Influenza, commonly called flu, is a viral infection which attacks the respiratory system of a human being. Often the symptoms of influenza or flu are mistaken for the symptoms of common cold. There are three types of flu caused by strain types A, B, C. Type A strain is N1H1 strain which is able to spread fast and can in a short time convert into an epidemic. Flu causes acute infection in the wind pipe of a person who gets infected. The nose and throat also do not remain uninfected. In extreme cases it could affect lungs also.
Children are in the group which is more likely to get infected but even the adults are not spared. The chances of spreading this problem is more at the time when the temperature falls and the peak season is between November to March.

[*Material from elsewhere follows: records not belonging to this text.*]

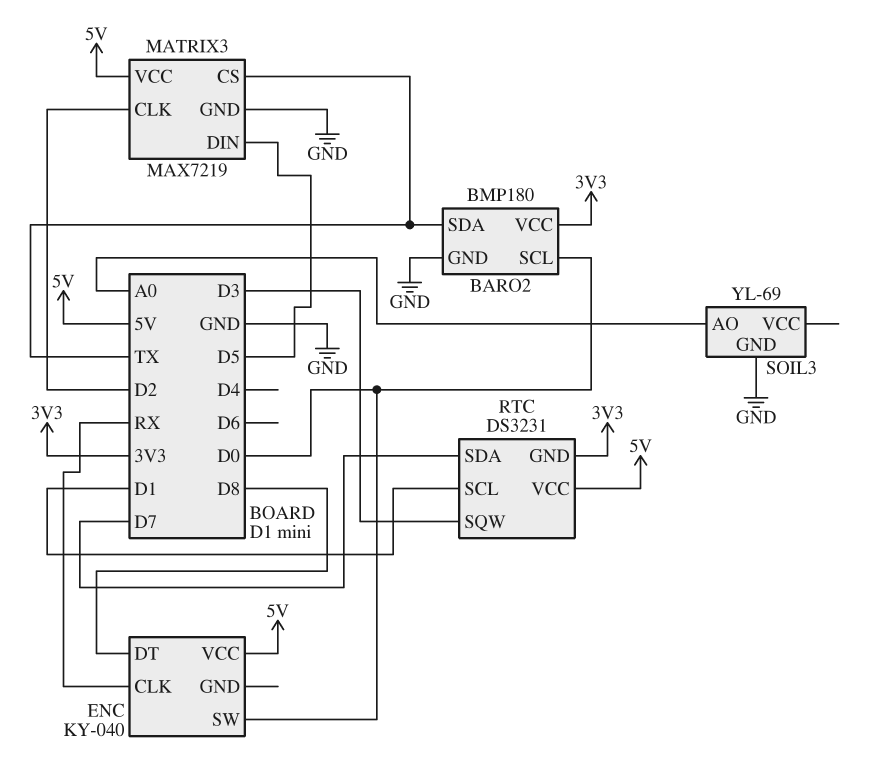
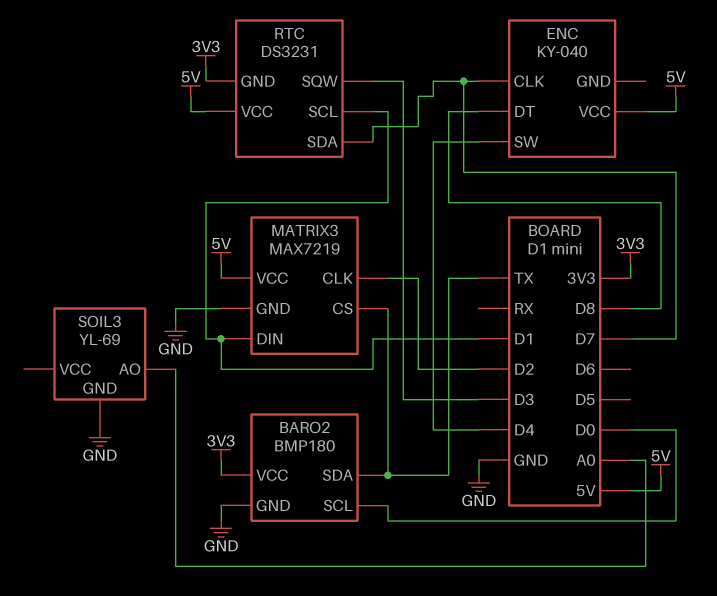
ENC pin CLK: RX -> D7
ENC pin SW: D0 -> D4
MATRIX3 pin DIN: D5 -> D1

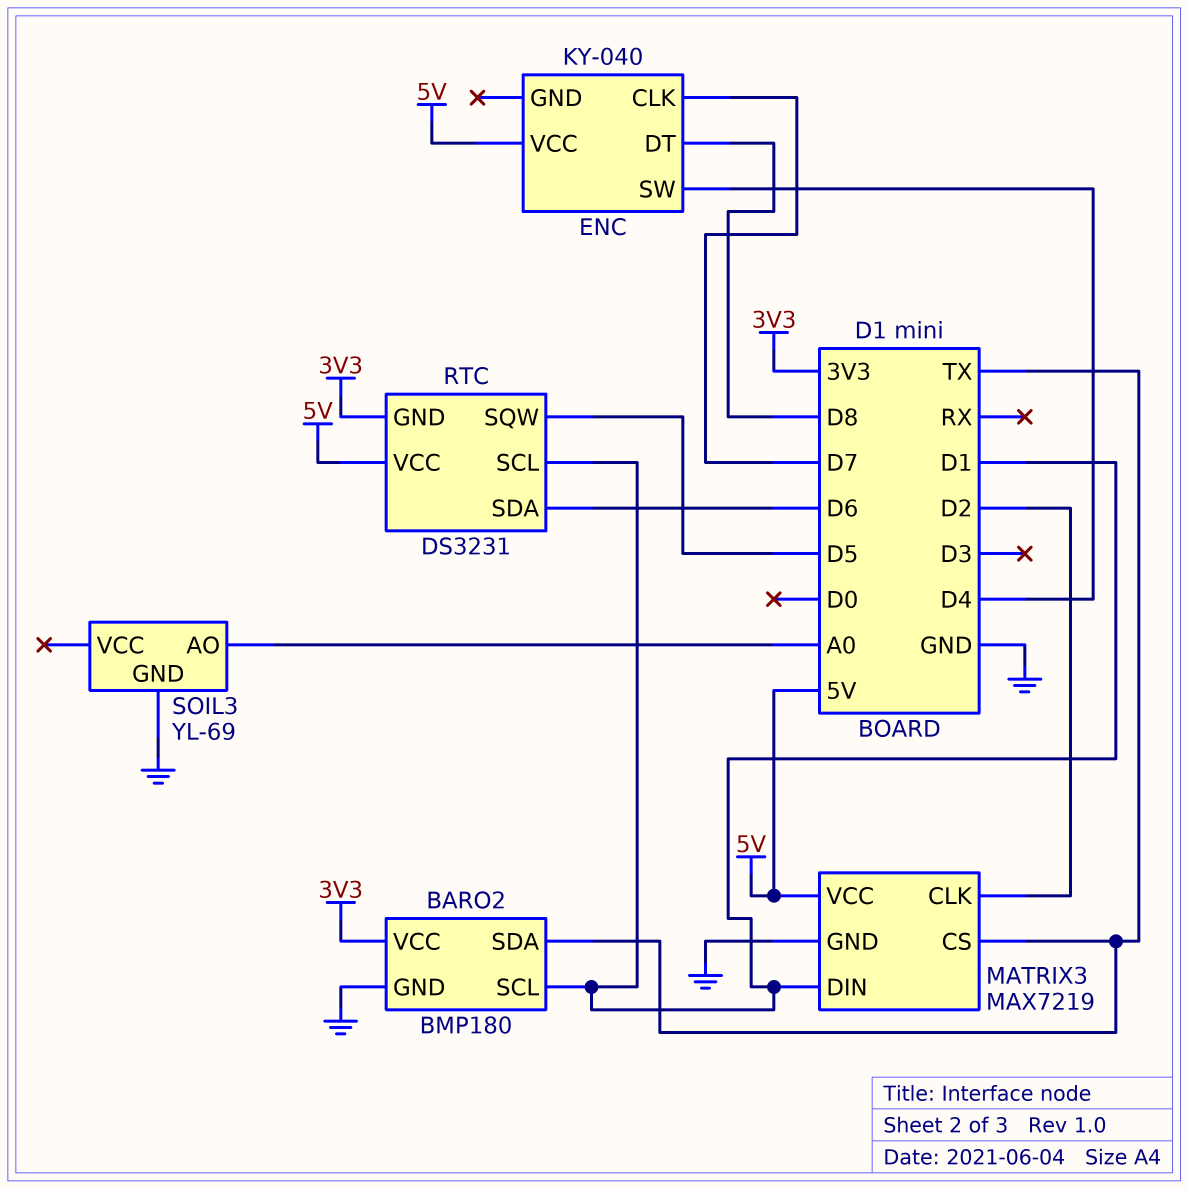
BARO2 pin SCL: D0 -> D1
RTC pin SDA: D7 -> D6
RTC pin SQW: D3 -> D5

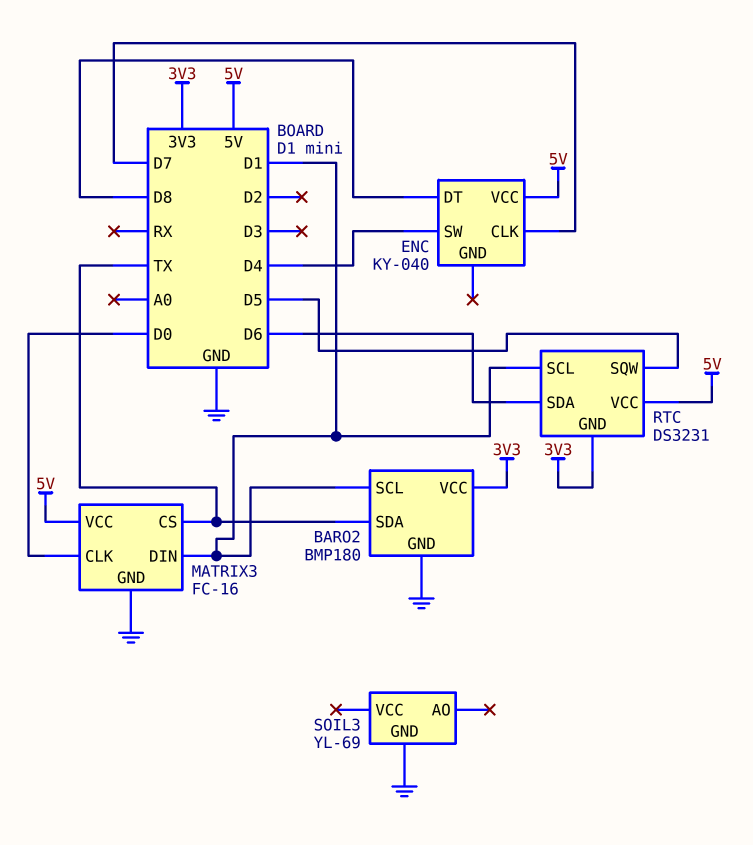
MATRIX3: MAX7219 -> FC-16
MATRIX3 pin CLK: D2 -> D0
SOIL3 pin AO: A0 -> none

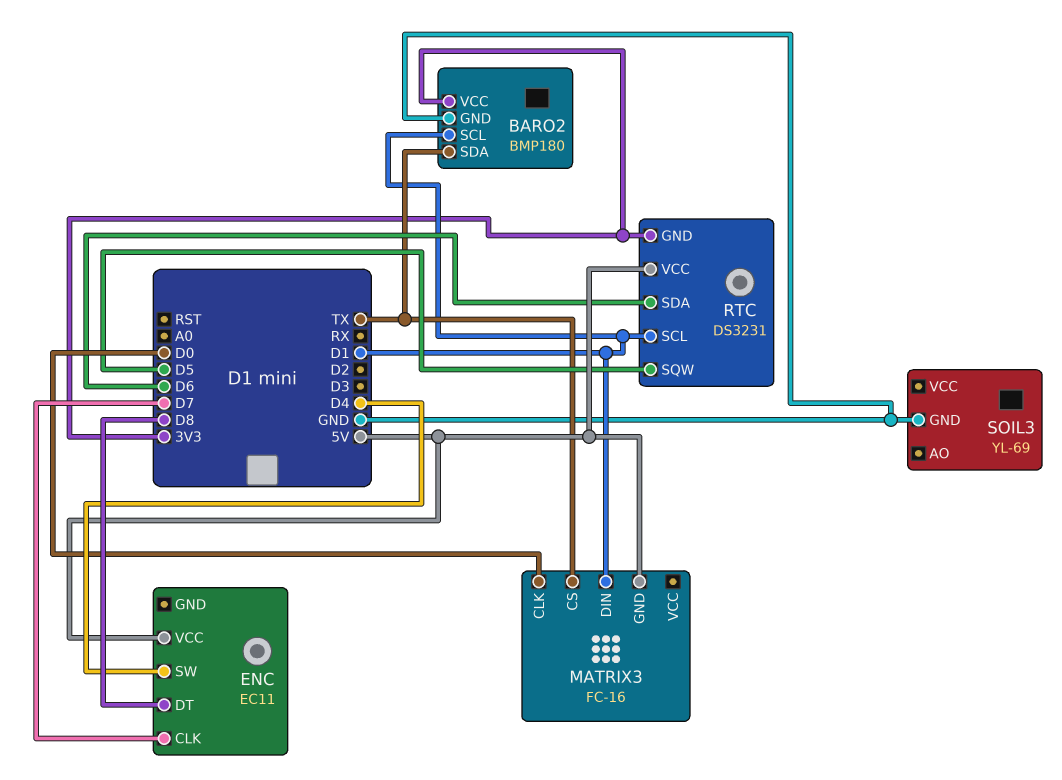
ENC: KY-040 -> EC11
MATRIX3 pin GND: GND -> 5V
MATRIX3 pin VCC: 5V -> none

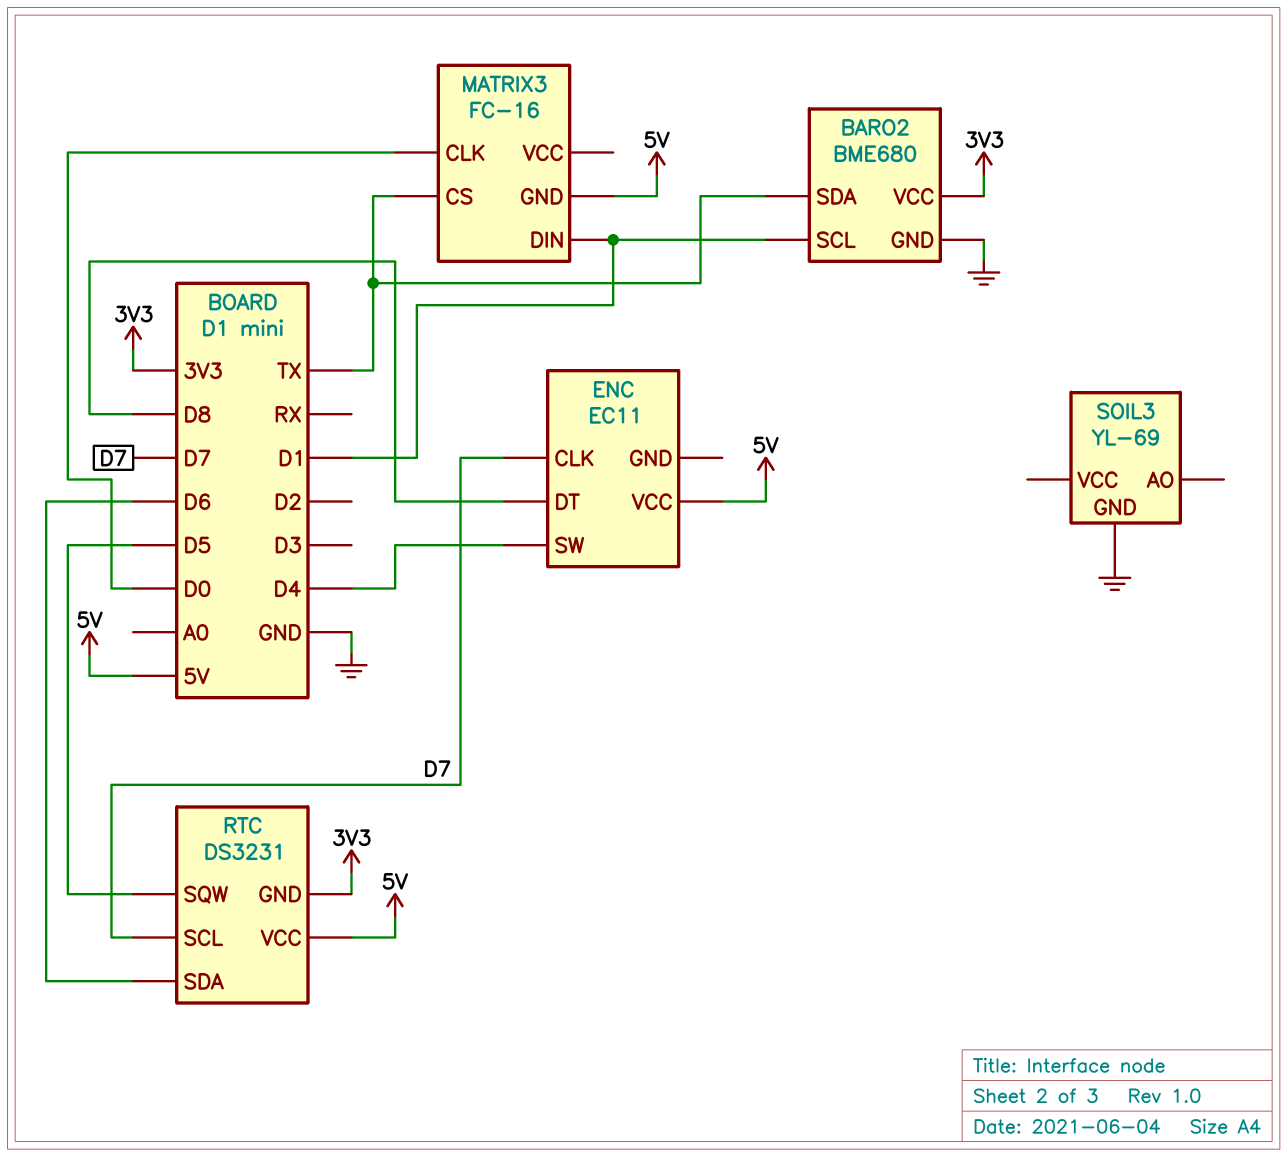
BARO2: BMP180 -> BME680
RTC pin SCL: D1 -> D7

Flu has been divided into three categories depending upon the strain of virus it carries with it. Irrespective of the type it is highly contagious and spreads when a person inhales infected droplets released in the air by sneezing or coughing by an infected person. It can also spread with touch by an infected person. When an infected person picks up a child, he can easily get infected.
Signs & Symptoms
Symptoms of Influenza in children begin to appear within a day or two after infestation of virus and the upper respiratory system is the first to get attacked.
- First symptom being the patient developing high grade fever, pain in muscles and feeling of chill in body and cough. These symptoms last for about four days but cough and feeling of tiredness continues for about 10 to 15 days. Members of the household are also likely to be affected and develop similar symptoms.
- Influenza in children is more likely to be accompanied with abdominal pain, diarrhea and vomiting. Fever is quite high and the child gets irritated very soon.
- This problem is not very common in children below 6 months of age.
In case of smaller kids being less than 2 years of age, if there is symptom of flu it is better to consult the doctor immediately. For those above 5 years of age there will be a cause of worry if:
The fever continues for more than three days.
Or after fever is normal nasal discharge does not stop and goes beyond 10 days.
Or the nasal discharge becomes yellow and thick.
Or if there is some discharge from the eyes.
In worst cases,
- Where the child feels difficulty in breathing or breathing is fast even after the nasal suffocation has cleared.
- If the child feels sick even after the first few days of the attack or does not respond in a normal manner as he used to earlier, like responding to your call, or crying when pinched.
- The child does not take adequate liquid and there are symptoms of dehydration.
- Continues to vomit.
- Temperature does not come down even after medicines have been administered as per the doctor’s prescription or as prescribed on the label of packaging.
- Seizures occur on the child.
This will be a cause of concern and the child needs to be shifted to the hospital immediately for extensive check up. The doctor in the hospital will be able to judge the problem even by physical inspection. Many rapid tests are now available to ascertain the type of viral infection. The doctor may take swab of mucus from nose or throat and send it for checking. In extreme cases X-ray may be got done to ensure about pneumonia attack.
When the child is suffering from influenza the best treatment will be:
- To take adequate care of the child.
- Make him get maximum possible rest, preferably in bed.
- Use humidifier in the room to enable the child to breathe easily.
- In case of high fever and pain in muscles, the child may be administered some medicine to make him feel comfortable.
- In case of running nose, keep the nose area clean using a disposable napkin.
- In case of stuffy nose you can use rubber suction pump to clear the nose block, this will help the child feel better.
The symptoms will start to recede in four days and the child will be normal. Till the child has fully recovered do not send him or her to school. Preventive viral vaccines are now available and have been included in the regular vaccination programme. Ensure that your child has been properly vaccinated.